Dengan pemanasan global yang terus membuat area baru menjadi tempat hidup bagi spesies asing dan perdagangan dan perjalanan internasional kembali ke level sebelum pandemi, negara-negara perlu memperkuat biosekuriti perbatasan, menegakkan ketat kontrol impor, dan menggunakan sistem deteksi dini, kata laporan tersebut. Para pembuat kebijakan juga perlu berfokus pada Kerangka Kerja Keanekaragaman Hayati Global Kunming-Montreal yang "vital," yang bertujuan untuk mengurangi invasi spesies asing agresif setidaknya 50% pada tahun 2030.
"Spesies asing invasif telah menjadi faktor utama dalam 60% dan satu-satunya pendorong dalam 16% kepunahan hewan dan tumbuhan global," kata profesor Anibal Pauchard, co-chair dari Penilaian tersebut.
"Di antara spesies asing tersebut, sekitar 6% tanaman, 22% invertebrata, 14% vertebrata, dan 11% mikroba diketahui bersifat invasif. Menunjukkan bahwa komunitas asli dan mereka yang bergantung pada alam untuk mata pencaharian mereka yang paling berisiko," tambahnya.
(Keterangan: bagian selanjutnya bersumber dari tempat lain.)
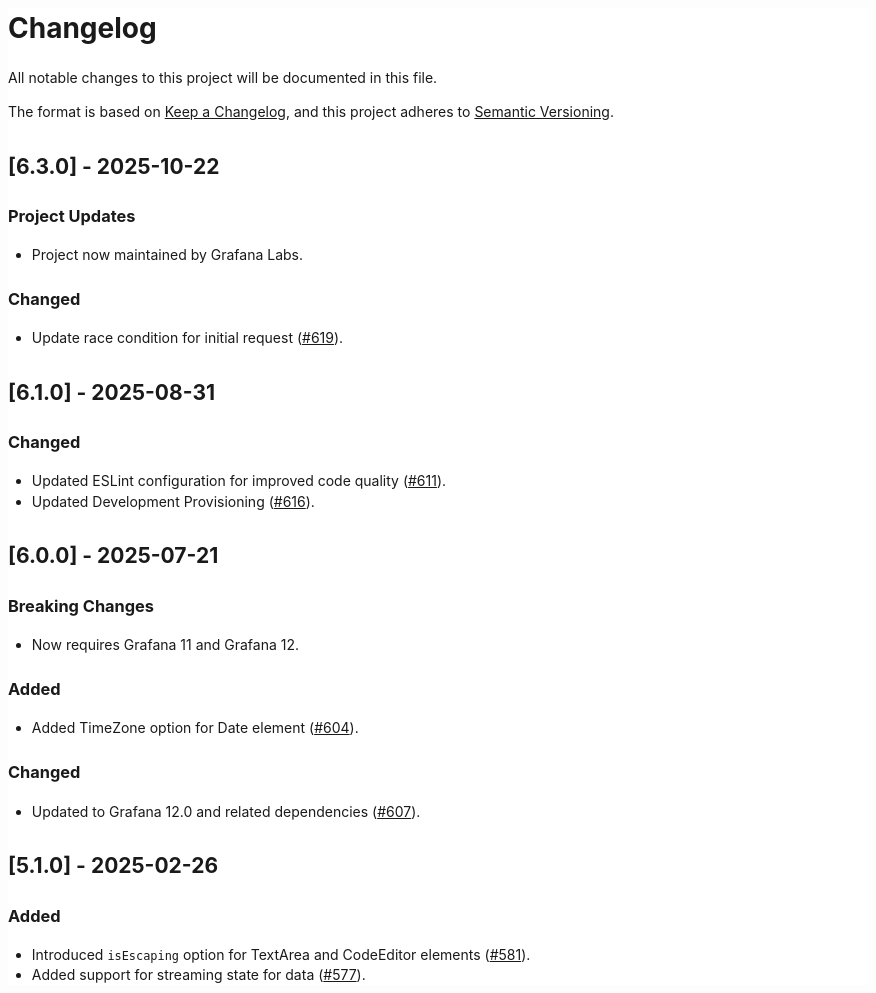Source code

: # Changelog

All notable changes to this project will be documented in this file.

The format is based on [Keep a Changelog](https://keepachangelog.com/en/1.0.0/), and this project adheres to [Semantic Versioning](https://semver.org/spec/v2.0.0.html).
## [6.3.0] - 2025-10-22

### Project Updates

- Project now maintained by Grafana Labs.

### Changed

- Update race condition for initial request ([#619](https://github.com/volkovlabs/business-forms/issues/619)).

## [6.1.0] - 2025-08-31

### Changed

- Updated ESLint configuration for improved code quality ([#611](https://github.com/volkovlabs/business-forms/issues/611)).
- Updated Development Provisioning ([#616](https://github.com/volkovlabs/business-forms/issues/616)).

## [6.0.0] - 2025-07-21

### Breaking Changes

- Now requires Grafana 11 and Grafana 12.

### Added

- Added TimeZone option for Date element ([#604](https://github.com/volkovlabs/business-forms/issues/604)).

### Changed

- Updated to Grafana 12.0 and related dependencies ([#607](https://github.com/volkovlabs/business-forms/issues/607)).

## [5.1.0] - 2025-02-26

### Added

- Introduced `isEscaping` option for TextArea and CodeEditor elements ([#581](https://github.com/volkovlabs/business-forms/issues/581)).
- Added support for streaming state for data ([#577](https://github.com/volkovlabs/business-forms/issues/577)).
Efek yang paling merusak tercatat di pulau-pulau. Laporan tersebut menemukan bahwa jumlah tanaman asing melebihi tanaman asli di lebih dari 25% dari semua pulau. Tanah, terutama di daerah berhutan dan budidaya, lebih rentan terhadap spesies invasif dibandingkan dengan habitat air tawar dan laut.
"Ini akan menjadi kesalahan yang sangat mahal jika kita hanya memandang invasi biologis sebagai masalah orang lain," kata Pauchard.
Meskipun kerusakan yang ditimbulkan bervariasi dari satu tempat ke tempat lain, ini adalah risiko dan tantangan dengan akar global namun dampak lokal yang sangat besar, yang dihadapi oleh orang di setiap negara, dari berbagai latar belakang dan di setiap komunitas.